Four years ago, shortly before the presidential campaign, John McCain was participating in a town-hall forum, and heard from a voter who wanted to share a concern. “I can’t trust Obama,” she said. “I have read about him and he’s not, he’s not uh, he’s an Arab.”
The Republican nominee, to his credit, took back the microphone and said, “No, ma’am. He’s a decent family man [and] a citizen that I just happen to have disagreements with on fundamental issues and that’s what this campaign’s all about. He’s not [an Arab].”
Mitt Romney in 2012 is a very different kind of candidate, and we were reminded of that this afternoon.
For those who can’t watch clips online, the presumptive Republican nominee held an event in Ohio today, and heard from a woman who thinks President Obama “should be tried for treason.”

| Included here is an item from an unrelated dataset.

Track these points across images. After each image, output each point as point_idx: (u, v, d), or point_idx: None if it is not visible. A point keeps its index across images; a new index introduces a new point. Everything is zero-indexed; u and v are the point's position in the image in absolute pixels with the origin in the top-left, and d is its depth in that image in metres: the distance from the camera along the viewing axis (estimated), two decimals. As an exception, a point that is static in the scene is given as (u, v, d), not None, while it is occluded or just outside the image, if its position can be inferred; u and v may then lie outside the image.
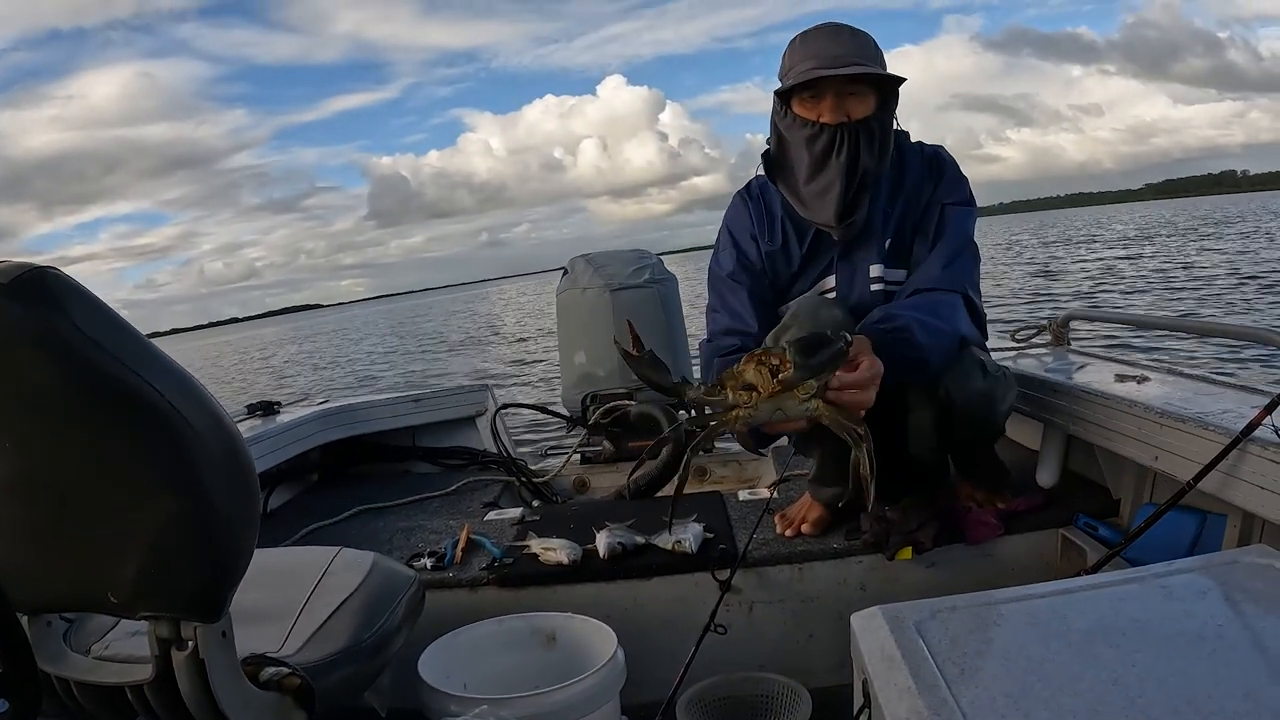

It was an opportunity for the former governor to show some leadership – as McCain did in October 2008 – and reject this garbage publicly. But true to form, Romney responded to the voter’s question as if he didn’t have a problem with her ridiculous rhetoric.
Later, after the Q&A was over, Romney was pressed by reporters on whether he agreed with his supporter’s “treason” line. He said, “No, of course not.”
That’s nice, I suppose, but having courage after the fact isn’t the quite the same thing as showing some guts when the moment calls for it.
It’s not the first time Romney shrank when confronted with an opportunity to lead, and I have a strong suspicion it won’t be the last.